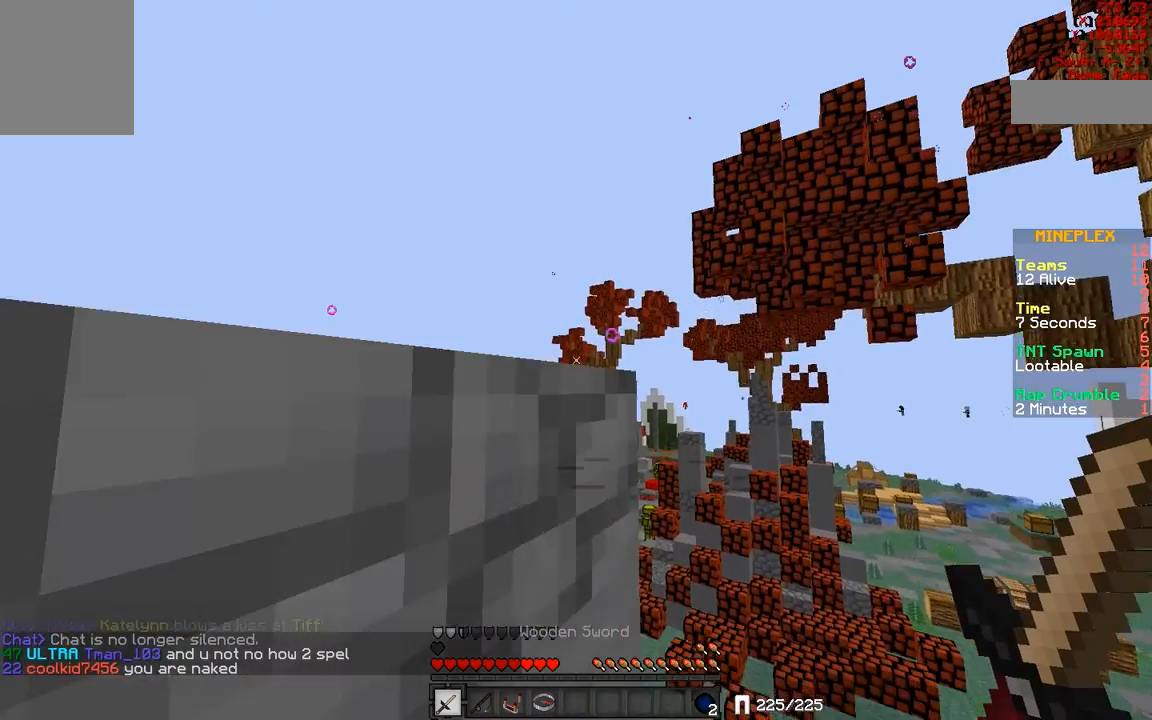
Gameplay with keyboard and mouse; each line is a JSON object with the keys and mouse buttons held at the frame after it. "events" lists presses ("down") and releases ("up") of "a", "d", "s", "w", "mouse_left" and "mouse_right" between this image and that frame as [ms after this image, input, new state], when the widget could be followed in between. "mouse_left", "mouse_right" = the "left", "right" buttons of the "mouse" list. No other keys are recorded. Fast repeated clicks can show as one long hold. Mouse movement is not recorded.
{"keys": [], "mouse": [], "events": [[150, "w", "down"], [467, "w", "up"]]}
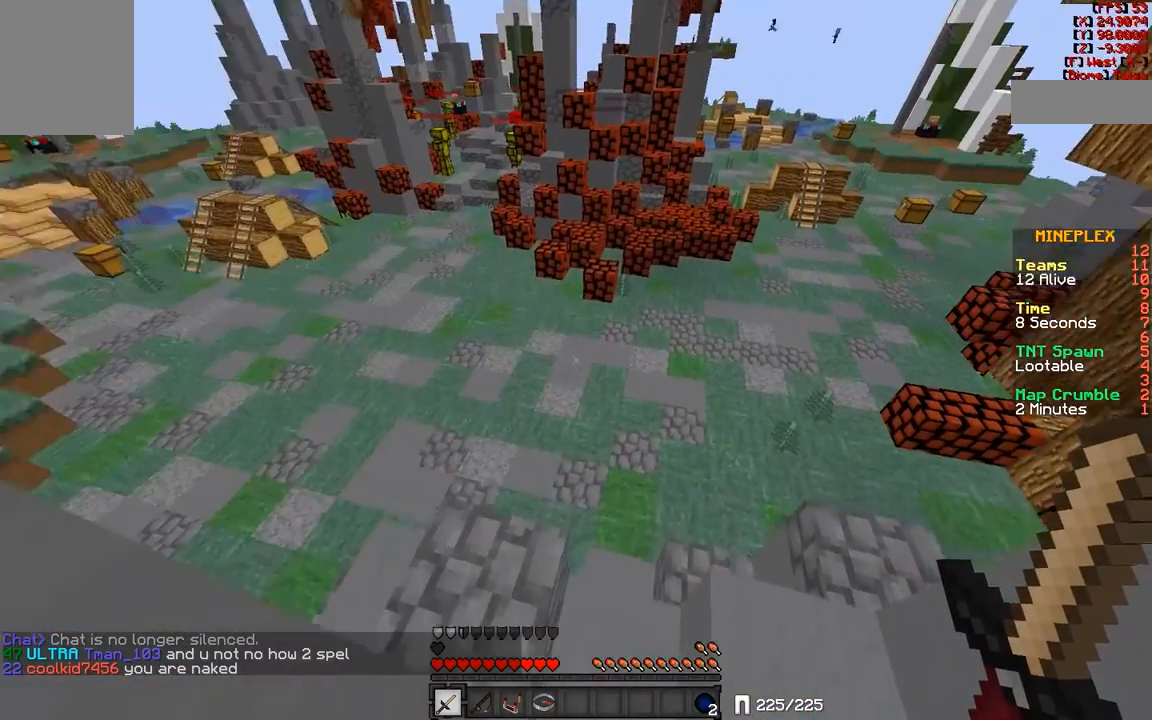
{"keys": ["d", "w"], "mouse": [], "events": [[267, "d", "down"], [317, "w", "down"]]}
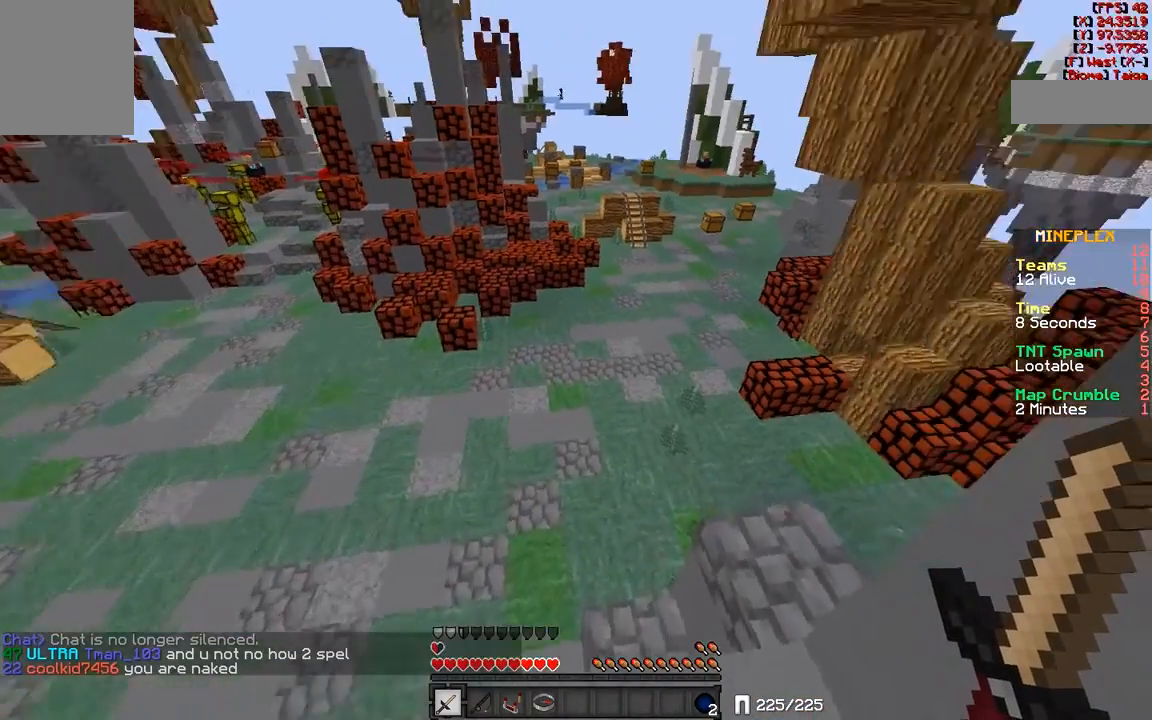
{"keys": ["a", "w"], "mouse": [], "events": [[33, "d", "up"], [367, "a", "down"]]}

## EXERCISE
Return the listing above in full and exactly, omitting all pictures.

## EXERCISE SOLUTION
Gameplay with keyboard and mouse; each line is a JSON object with the keys and mouse buttons held at the frame after it. "events" lists presses ("down") and releases ("up") of "a", "d", "s", "w", "mouse_left" and "mouse_right" between this image and that frame as [ms after this image, input, new state], when the widget could be followed in between. "mouse_left", "mouse_right" = the "left", "right" buttons of the "mouse" list. No other keys are recorded. Fast repeated clicks can show as one long hold. Mouse movement is not recorded.
{"keys": [], "mouse": [], "events": [[150, "w", "down"], [467, "w", "up"]]}
{"keys": ["d", "w"], "mouse": [], "events": [[267, "d", "down"], [317, "w", "down"]]}
{"keys": ["a", "w"], "mouse": [], "events": [[33, "d", "up"], [367, "a", "down"]]}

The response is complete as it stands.